What this task involves -
Copy every line of the data below without changing any character, keeping the same order and the same line breaks.

Dataset excerpts -
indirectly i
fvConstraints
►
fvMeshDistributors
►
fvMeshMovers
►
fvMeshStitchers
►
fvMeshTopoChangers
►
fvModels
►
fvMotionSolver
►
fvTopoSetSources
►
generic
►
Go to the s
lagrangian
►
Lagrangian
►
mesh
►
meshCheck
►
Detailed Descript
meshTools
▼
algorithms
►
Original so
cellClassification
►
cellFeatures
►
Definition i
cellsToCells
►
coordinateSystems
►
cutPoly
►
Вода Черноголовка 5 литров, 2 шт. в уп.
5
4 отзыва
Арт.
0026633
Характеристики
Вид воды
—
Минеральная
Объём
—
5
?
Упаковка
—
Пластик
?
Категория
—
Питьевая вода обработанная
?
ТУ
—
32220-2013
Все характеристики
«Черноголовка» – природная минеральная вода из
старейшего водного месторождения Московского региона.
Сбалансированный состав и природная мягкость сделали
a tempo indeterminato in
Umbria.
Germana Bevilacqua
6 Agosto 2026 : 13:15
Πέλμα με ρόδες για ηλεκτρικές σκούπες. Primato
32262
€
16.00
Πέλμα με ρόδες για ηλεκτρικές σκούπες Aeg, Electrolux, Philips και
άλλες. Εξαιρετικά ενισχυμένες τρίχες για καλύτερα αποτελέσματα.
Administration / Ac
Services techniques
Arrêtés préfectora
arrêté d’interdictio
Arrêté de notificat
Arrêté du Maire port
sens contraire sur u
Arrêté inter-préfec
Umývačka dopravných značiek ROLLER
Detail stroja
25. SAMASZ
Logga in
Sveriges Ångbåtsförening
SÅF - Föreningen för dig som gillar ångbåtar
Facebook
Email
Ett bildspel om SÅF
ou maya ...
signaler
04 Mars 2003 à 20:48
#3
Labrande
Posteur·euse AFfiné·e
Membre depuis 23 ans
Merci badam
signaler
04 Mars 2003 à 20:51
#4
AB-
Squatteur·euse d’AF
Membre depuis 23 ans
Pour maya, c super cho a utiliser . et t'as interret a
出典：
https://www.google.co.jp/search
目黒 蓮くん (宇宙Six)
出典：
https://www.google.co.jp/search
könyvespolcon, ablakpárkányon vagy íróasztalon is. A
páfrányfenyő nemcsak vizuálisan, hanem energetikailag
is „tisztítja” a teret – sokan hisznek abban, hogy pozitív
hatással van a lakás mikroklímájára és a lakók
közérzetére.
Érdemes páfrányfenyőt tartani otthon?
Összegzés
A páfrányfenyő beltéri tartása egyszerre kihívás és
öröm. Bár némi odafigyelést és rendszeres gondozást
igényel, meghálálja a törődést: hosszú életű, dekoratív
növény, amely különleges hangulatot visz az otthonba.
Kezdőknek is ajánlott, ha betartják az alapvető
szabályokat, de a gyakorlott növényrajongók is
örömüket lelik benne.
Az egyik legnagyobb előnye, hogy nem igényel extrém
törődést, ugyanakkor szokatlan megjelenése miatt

Result of this task -
indirectly i
fvConstraints
►
fvMeshDistributors
►
fvMeshMovers
►
fvMeshStitchers
►
fvMeshTopoChangers
►
fvModels
►
fvMotionSolver
►
fvTopoSetSources
►
generic
►
Go to the s
lagrangian
►
Lagrangian
►
mesh
►
meshCheck
►
Detailed Descript
meshTools
▼
algorithms
►
Original so
cellClassification
►
cellFeatures
►
Definition i
cellsToCells
►
coordinateSystems
►
cutPoly
►
Вода Черноголовка 5 литров, 2 шт. в уп.
5
4 отзыва
Арт.
0026633
Характеристики
Вид воды
—
Минеральная
Объём
—
5
?
Упаковка
—
Пластик
?
Категория
—
Питьевая вода обработанная
?
ТУ
—
32220-2013
Все характеристики
«Черноголовка» – природная минеральная вода из
старейшего водного месторождения Московского региона.
Сбалансированный состав и природная мягкость сделали
a tempo indeterminato in
Umbria.
Germana Bevilacqua
6 Agosto 2026 : 13:15
Πέλμα με ρόδες για ηλεκτρικές σκούπες. Primato
32262
€
16.00
Πέλμα με ρόδες για ηλεκτρικές σκούπες Aeg, Electrolux, Philips και
άλλες. Εξαιρετικά ενισχυμένες τρίχες για καλύτερα αποτελέσματα.
Administration / Ac
Services techniques
Arrêtés préfectora
arrêté d’interdictio
Arrêté de notificat
Arrêté du Maire port
sens contraire sur u
Arrêté inter-préfec
Umývačka dopravných značiek ROLLER
Detail stroja
25. SAMASZ
Logga in
Sveriges Ångbåtsförening
SÅF - Föreningen för dig som gillar ångbåtar
Facebook
Email
Ett bildspel om SÅF
ou maya ...
signaler
04 Mars 2003 à 20:48
#3
Labrande
Posteur·euse AFfiné·e
Membre depuis 23 ans
Merci badam
signaler
04 Mars 2003 à 20:51
#4
AB-
Squatteur·euse d’AF
Membre depuis 23 ans
Pour maya, c super cho a utiliser . et t'as interret a
出典：
https://www.google.co.jp/search
目黒 蓮くん (宇宙Six)
出典：
https://www.google.co.jp/search
könyvespolcon, ablakpárkányon vagy íróasztalon is. A
páfrányfenyő nemcsak vizuálisan, hanem energetikailag
is „tisztítja” a teret – sokan hisznek abban, hogy pozitív
hatással van a lakás mikroklímájára és a lakók
közérzetére.
Érdemes páfrányfenyőt tartani otthon?
Összegzés
A páfrányfenyő beltéri tartása egyszerre kihívás és
öröm. Bár némi odafigyelést és rendszeres gondozást
igényel, meghálálja a törődést: hosszú életű, dekoratív
növény, amely különleges hangulatot visz az otthonba.
Kezdőknek is ajánlott, ha betartják az alapvető
szabályokat, de a gyakorlott növényrajongók is
örömüket lelik benne.
Az egyik legnagyobb előnye, hogy nem igényel extrém
törődést, ugyanakkor szokatlan megjelenése miatt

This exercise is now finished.